Particularly very early in a pandemic. There will be desperation attempts to do something, I’m sure, to slow the virus. They won’t work, of course, and in most cases I expect they will be dropped after a few days.

 

 There will be huge public resistance to draconian measures, and of course, authorities will have the dilemma of exactly how to enforce a quarantine. 

 

One has to hope that local officials, the military and even federal governments will rely on the advice of public health officials when it comes to enacting quarantine policy. That basically quarantine with a big `Q’ doesn’t work.

 

I’ve no problem with encouraging members of a household with someone who is infected to stay home until they can be cleared of possible infection, particularly if they hold non-essential jobs. It’s unenforceable, of course, but those that choose to cooperate might have some impact on the spread of the disease.

 

 

But let’s face it, using that standard, every doctor, nurse, or technician would have to quarantine themselves for two weeks after every patient they treated.

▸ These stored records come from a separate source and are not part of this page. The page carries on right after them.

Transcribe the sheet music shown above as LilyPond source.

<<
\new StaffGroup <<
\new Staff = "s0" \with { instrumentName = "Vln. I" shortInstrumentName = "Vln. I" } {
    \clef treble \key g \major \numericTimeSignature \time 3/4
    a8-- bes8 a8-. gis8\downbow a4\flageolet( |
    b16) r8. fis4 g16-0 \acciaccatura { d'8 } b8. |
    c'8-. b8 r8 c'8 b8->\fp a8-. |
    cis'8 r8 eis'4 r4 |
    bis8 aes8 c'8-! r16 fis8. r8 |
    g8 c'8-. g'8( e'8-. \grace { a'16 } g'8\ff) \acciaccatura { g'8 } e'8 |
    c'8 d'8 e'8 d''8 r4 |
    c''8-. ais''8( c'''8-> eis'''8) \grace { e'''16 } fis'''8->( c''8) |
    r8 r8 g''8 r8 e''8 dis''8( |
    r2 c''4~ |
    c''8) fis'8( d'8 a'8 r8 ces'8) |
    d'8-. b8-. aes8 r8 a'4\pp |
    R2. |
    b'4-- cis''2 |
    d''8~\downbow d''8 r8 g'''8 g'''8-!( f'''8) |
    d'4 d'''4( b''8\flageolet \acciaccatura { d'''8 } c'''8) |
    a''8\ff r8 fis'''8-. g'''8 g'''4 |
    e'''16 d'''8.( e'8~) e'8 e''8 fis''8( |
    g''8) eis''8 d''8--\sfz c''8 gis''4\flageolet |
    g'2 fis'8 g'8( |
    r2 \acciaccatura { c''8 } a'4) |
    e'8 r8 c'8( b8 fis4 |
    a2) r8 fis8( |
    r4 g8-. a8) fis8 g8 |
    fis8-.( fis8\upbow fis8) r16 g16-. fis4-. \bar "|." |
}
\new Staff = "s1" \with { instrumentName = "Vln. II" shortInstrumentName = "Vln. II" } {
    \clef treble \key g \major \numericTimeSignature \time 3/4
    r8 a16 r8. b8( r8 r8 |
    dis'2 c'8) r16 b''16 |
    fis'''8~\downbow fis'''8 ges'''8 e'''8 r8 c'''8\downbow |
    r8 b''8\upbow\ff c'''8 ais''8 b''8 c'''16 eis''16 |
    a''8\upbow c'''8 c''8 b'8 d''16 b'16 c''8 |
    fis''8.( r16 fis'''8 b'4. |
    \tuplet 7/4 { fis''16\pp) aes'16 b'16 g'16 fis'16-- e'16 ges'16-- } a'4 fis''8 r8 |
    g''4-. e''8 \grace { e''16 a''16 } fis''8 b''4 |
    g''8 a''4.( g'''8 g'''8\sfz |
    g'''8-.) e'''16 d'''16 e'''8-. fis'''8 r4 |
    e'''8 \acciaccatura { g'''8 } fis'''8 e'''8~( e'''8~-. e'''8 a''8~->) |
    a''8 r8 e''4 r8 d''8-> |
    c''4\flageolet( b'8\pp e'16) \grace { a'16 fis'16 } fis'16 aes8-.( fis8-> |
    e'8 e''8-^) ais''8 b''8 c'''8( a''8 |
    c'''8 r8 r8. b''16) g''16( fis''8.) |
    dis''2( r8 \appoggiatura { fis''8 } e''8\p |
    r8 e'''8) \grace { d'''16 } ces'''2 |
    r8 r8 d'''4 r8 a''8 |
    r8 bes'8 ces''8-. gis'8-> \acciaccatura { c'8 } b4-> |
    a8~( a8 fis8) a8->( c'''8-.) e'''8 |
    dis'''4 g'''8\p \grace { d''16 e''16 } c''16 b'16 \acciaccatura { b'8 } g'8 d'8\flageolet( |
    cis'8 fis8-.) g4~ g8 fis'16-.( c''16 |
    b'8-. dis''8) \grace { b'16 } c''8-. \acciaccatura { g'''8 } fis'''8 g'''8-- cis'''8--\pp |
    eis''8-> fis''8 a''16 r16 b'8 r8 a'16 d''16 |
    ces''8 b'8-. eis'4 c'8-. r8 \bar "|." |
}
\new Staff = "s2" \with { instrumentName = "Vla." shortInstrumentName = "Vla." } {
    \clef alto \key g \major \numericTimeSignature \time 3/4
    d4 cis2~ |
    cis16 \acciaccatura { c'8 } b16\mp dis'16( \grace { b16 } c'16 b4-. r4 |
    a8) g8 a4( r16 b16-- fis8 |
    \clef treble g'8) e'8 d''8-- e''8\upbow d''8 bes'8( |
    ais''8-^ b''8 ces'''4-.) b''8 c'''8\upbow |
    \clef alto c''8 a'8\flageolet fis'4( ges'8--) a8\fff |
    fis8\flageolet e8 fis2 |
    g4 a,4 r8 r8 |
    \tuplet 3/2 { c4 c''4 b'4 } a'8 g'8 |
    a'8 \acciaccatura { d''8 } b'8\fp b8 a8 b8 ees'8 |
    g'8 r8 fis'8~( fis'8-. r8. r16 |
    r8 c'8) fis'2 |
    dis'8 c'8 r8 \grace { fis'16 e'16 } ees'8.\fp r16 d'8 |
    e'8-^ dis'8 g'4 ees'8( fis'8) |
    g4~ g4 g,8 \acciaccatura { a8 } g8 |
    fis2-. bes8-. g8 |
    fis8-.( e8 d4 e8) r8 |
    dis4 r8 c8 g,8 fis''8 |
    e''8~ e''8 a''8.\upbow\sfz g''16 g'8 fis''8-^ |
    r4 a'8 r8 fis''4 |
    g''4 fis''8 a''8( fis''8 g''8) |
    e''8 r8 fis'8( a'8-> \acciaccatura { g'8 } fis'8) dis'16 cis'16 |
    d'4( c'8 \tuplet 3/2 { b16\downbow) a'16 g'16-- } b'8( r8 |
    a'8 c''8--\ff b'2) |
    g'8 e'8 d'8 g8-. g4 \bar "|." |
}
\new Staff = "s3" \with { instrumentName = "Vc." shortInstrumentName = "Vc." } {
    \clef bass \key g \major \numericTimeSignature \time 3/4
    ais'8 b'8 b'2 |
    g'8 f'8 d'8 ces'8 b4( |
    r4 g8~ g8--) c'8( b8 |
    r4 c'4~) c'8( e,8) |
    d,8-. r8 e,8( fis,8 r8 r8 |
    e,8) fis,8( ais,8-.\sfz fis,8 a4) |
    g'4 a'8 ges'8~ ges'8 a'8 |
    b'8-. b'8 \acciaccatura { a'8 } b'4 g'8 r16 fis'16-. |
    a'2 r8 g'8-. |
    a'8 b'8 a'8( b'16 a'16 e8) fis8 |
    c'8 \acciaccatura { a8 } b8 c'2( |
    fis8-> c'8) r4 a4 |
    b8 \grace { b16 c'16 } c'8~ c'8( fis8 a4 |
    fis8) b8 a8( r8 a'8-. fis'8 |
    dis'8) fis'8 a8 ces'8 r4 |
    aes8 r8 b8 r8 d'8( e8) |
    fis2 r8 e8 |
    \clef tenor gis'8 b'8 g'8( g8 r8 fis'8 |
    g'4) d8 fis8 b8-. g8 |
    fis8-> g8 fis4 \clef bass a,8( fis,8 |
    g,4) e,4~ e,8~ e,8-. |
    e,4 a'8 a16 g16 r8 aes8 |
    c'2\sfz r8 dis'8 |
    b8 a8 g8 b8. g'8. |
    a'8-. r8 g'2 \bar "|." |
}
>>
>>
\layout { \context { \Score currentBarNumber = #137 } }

It isn’t going to be practical to try to quarantine everyone who is exposed to the virus.

 

The reality is, once a pandemic strain of the flu makes it into the wild and begins to spread, there is little that can be done to stop or contain it. Attempts to do so are likely to be more disruptive than letting the virus run its course. I know many people are counting on somehow avoiding exposure until a vaccine can be developed, but with a vaccine at least 6 months, and probably closer to a year out from the start of a pandemic, avoiding exposure seems to me to be a long shot.

 

Of course, exposure doesn’t necessary equate to infection or illness.

 

While we won’t know the attack rate of the next pandemic until after it is over, previous pandemics have often only affected 25%-35% of the population, even when nearly everyone had presumably been exposed.

 

Like it or not, we all may end up exposed, and those of us who are susceptible to the disease will fall ill, while the rest of us will not. We will develop herd immunity, just as we did in 1918-1919, through exposure, and hopefully, at some point, through the availability of a vaccine. The virus will then lose its pandemic capability, and will likely become a seasonal flu, much as the H1 and H3 flu’s are today.

 

We will then be safe from a pandemic.